**Data extracted from a collection**.
++++++++++++++++++++

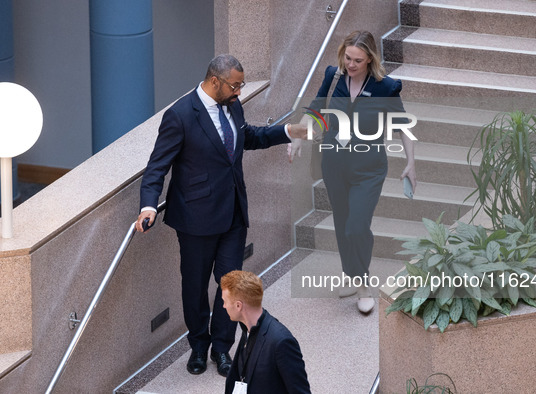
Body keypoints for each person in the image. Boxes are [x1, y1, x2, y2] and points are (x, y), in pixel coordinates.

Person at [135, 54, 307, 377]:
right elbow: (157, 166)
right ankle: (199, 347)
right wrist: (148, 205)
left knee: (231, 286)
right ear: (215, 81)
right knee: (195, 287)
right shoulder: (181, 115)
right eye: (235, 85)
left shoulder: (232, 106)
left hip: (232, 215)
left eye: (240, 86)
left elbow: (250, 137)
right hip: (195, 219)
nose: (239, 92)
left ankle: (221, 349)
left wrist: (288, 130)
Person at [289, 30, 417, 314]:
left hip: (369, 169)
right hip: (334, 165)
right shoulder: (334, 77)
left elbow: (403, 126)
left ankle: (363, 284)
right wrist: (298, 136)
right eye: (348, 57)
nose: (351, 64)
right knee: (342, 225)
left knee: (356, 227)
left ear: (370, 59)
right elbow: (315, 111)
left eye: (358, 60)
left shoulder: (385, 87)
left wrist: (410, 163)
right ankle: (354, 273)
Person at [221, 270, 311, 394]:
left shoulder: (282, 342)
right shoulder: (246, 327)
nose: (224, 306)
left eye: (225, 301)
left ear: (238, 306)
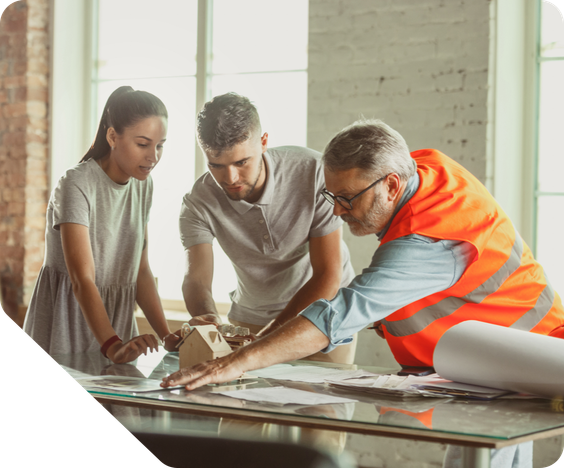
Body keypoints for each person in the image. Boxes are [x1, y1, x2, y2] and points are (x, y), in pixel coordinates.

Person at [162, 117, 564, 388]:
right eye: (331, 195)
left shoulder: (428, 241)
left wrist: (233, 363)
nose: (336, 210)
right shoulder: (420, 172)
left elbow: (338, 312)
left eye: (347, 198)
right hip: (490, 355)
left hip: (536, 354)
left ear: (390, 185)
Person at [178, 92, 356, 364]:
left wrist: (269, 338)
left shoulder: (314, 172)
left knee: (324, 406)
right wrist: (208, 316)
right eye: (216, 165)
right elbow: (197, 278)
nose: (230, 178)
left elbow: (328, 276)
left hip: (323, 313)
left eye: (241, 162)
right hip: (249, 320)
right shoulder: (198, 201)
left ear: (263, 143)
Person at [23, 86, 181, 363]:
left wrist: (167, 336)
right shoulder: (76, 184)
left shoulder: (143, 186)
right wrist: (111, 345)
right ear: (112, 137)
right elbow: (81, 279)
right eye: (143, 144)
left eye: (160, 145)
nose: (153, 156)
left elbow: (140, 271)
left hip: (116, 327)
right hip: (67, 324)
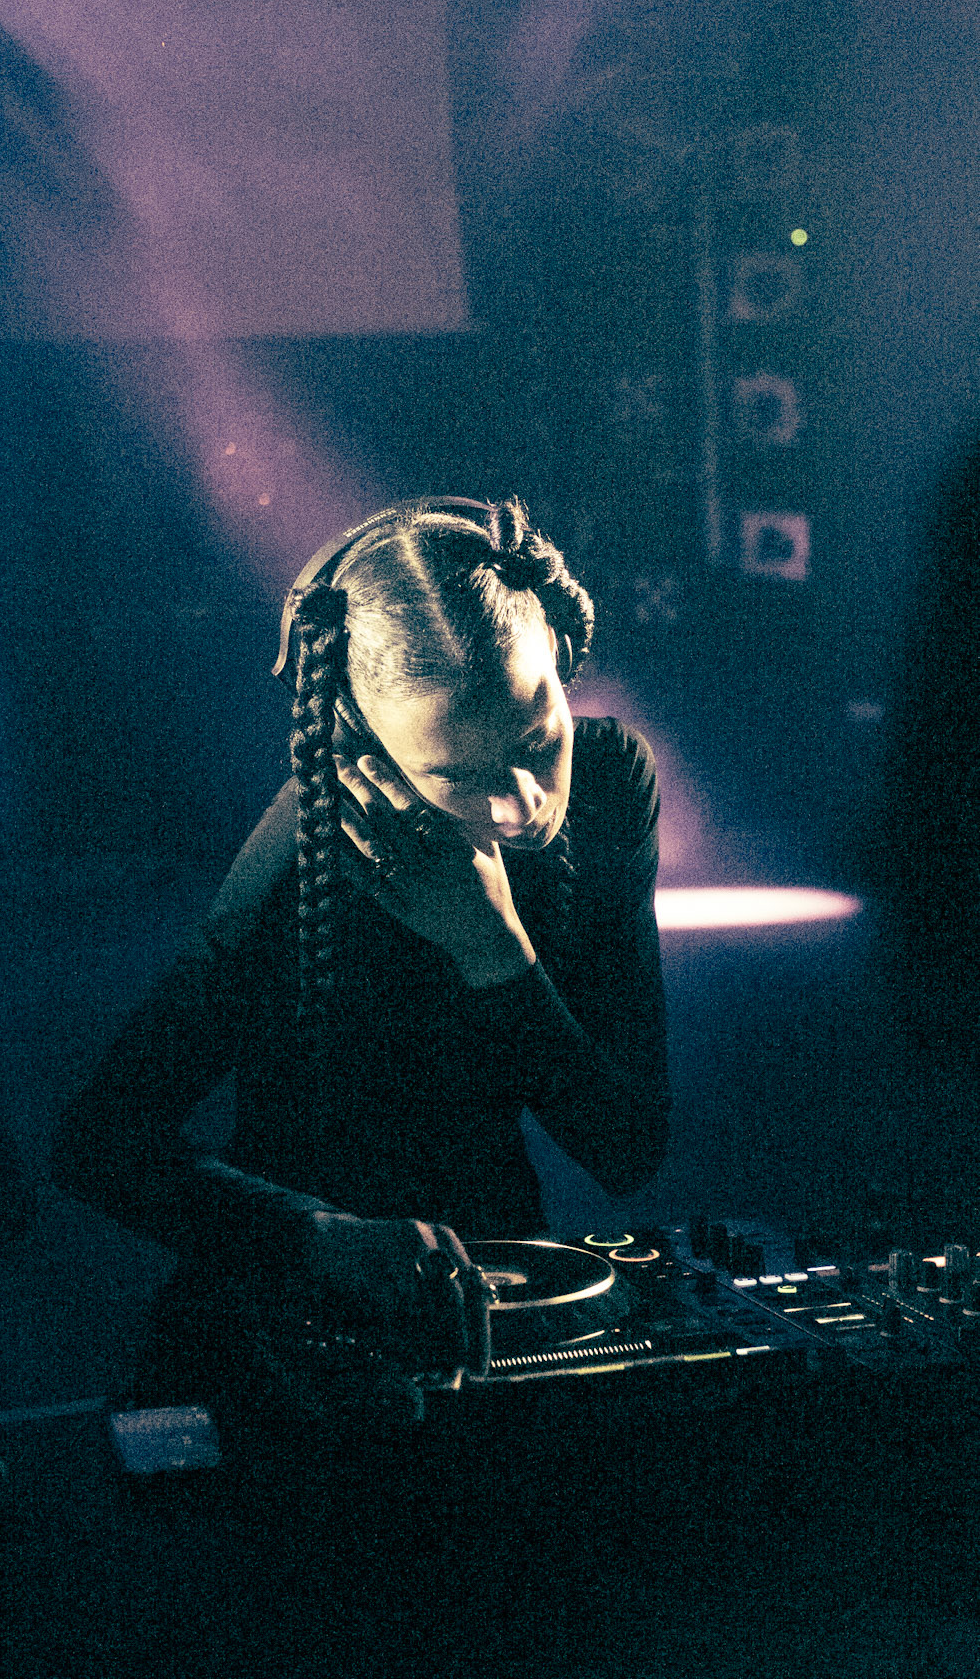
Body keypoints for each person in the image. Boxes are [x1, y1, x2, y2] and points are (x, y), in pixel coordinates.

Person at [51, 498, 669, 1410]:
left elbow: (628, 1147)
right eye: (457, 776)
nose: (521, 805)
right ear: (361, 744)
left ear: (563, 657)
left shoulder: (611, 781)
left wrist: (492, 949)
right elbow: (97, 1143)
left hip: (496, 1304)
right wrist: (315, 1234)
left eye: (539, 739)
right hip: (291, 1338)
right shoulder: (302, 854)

++++++++++++++++++++

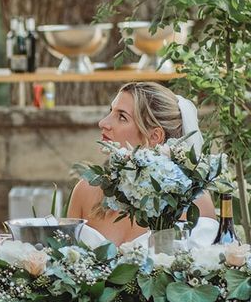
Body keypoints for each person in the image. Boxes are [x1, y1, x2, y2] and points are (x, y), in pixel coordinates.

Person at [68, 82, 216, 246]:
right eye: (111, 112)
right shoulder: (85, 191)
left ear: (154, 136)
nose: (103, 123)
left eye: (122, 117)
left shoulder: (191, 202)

++++++++++++++++++++

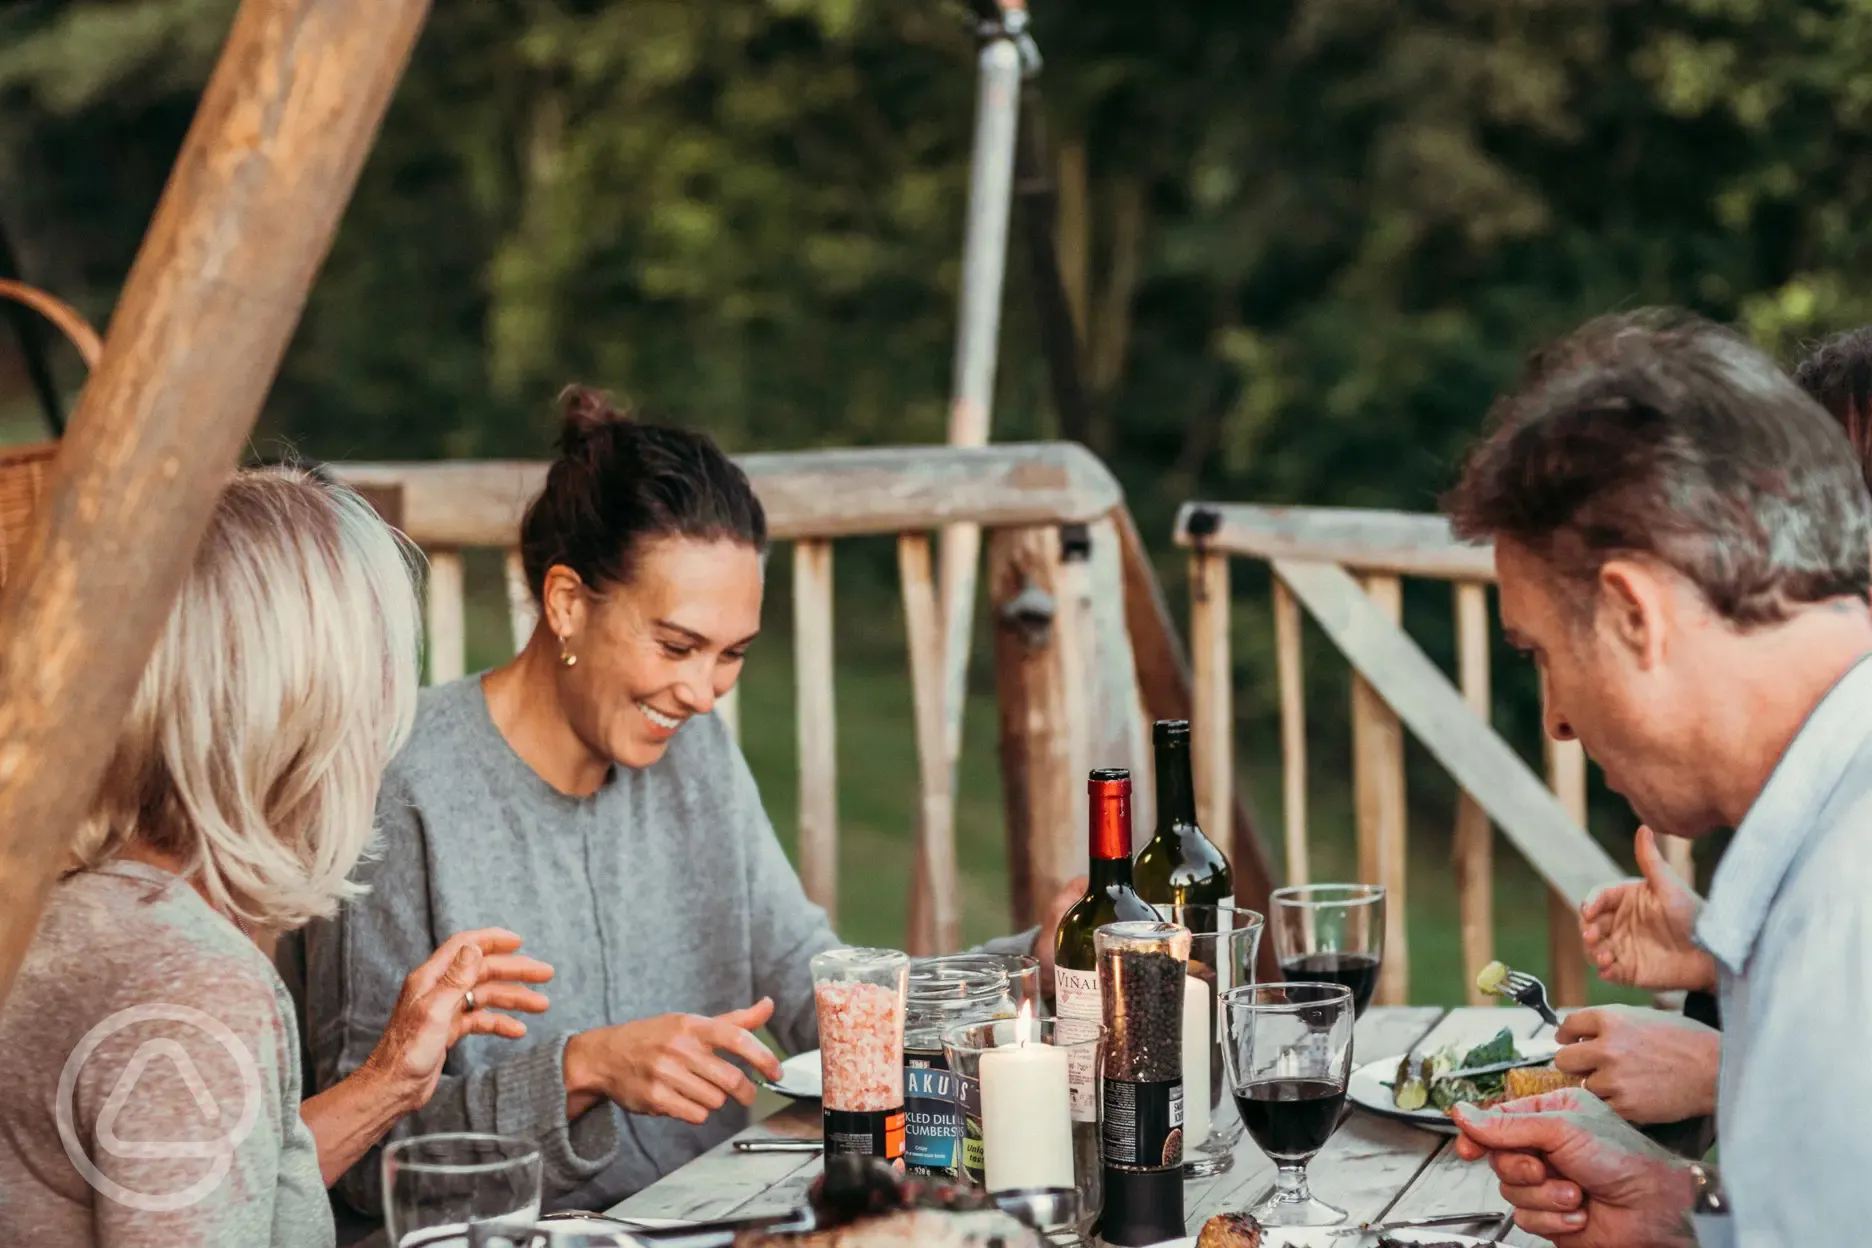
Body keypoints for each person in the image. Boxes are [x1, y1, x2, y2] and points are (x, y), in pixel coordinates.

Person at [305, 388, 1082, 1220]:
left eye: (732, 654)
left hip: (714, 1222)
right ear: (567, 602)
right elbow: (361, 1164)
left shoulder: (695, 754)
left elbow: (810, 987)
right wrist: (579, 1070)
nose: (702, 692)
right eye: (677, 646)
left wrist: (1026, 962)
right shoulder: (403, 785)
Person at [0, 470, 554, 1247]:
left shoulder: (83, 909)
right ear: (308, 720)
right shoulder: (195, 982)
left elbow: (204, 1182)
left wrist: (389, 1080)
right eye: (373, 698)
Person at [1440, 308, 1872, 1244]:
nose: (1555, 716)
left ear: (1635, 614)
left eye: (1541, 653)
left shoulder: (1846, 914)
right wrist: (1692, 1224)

++++++++++++++++++++

**YOUR TASK**. Out of the records above, set down only the lines from the one that contains "left eye: (225, 301)" through the one that contains "left shoulder: (428, 241)", unchanged and without the pictures.

**YOUR SOLUTION**.
left eye: (225, 301)
left ear: (238, 306)
Body keypoints for each person in the image. Boxes are [x1, y1, x2, y2] and points are (x, y), in pixel coordinates.

Person at [162, 117, 564, 388]:
right eye: (331, 195)
left shoulder: (428, 241)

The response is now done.